Whole Woman's Health v. Jackson

Supreme Court of the United States · 2021 · Federal Courts
Federal CourtsSovereign ImmunityArticle IIIEx parte YoungPre-enforcement Reviewsovereign immunityEleventh AmendmentEx parte Young

Facts

Texas enacted S. B. 8, which prohibits physicians from performing or inducing an abortion after detection of a fetal heartbeat, with enforcement directed through private civil actions rather than criminal prosecutions or civil enforcement by state officials. The petitioners, abortion providers, sued before any S. B. 8 enforcement action against them, alleging the statute violates the Federal Constitution. They sought to enjoin a state-court judge and clerk, the Texas attorney general, several executive officials connected to medical licensing, and one private individual from enforcing or facilitating enforcement of the law.
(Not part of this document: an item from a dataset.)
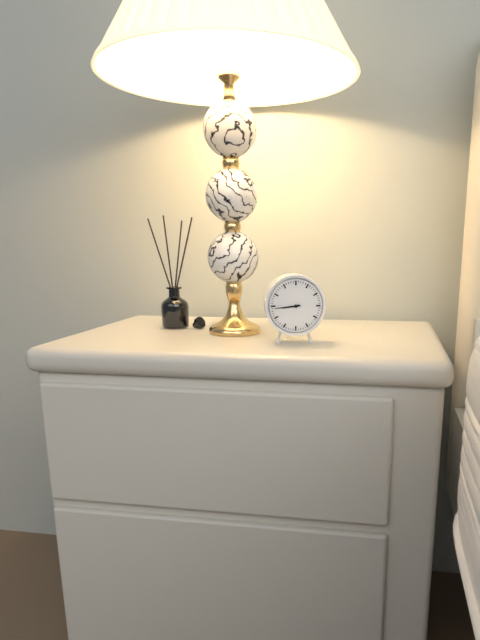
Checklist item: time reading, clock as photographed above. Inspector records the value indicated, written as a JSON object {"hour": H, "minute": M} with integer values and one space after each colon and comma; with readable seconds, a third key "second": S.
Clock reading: {"hour": 8, "minute": 44}
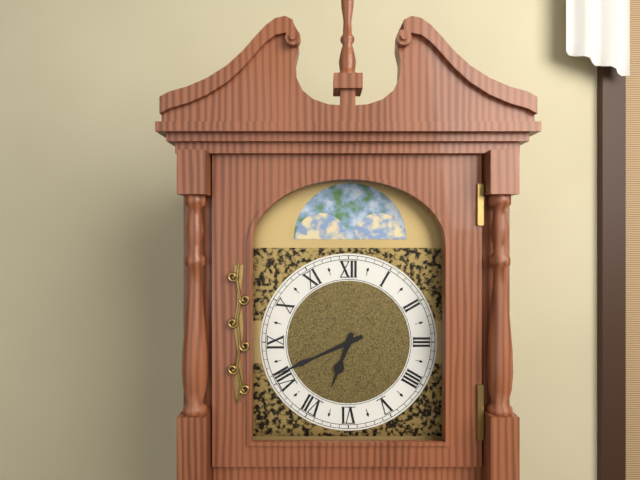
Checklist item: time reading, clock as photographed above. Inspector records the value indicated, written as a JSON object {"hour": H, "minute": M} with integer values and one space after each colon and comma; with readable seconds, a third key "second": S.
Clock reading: {"hour": 6, "minute": 41}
The private defendant submitted sworn declarations that he did not intend to sue the petitioners under S. B. 8.

Issue

Whether the petitioners could maintain a federal pre-enforcement constitutional challenge to S. B. 8 against the named defendants despite sovereign immunity, Article III limits, and standing requirements. More specifically, which, if any, of the state and private defendants were proper targets of injunctive relief at the motion-to-dismiss stage.

Rule

A federal pre-enforcement suit may proceed under Ex parte Young only against state officials who possess a sufficient connection to enforcement of the challenged law, consistent with traditional equitable practice and Article III. Federal courts may not ordinarily enjoin state-court judges or clerks from hearing or docketing cases, may not enjoin laws themselves or unnamed private parties at large, and a plaintiff must show a personal injury fairly traceable to the defendant's conduct. At the motion-to-dismiss stage, executive licensing officials who may or must take disciplinary enforcement action under other state laws tied to the challenged statute may be proper defendants.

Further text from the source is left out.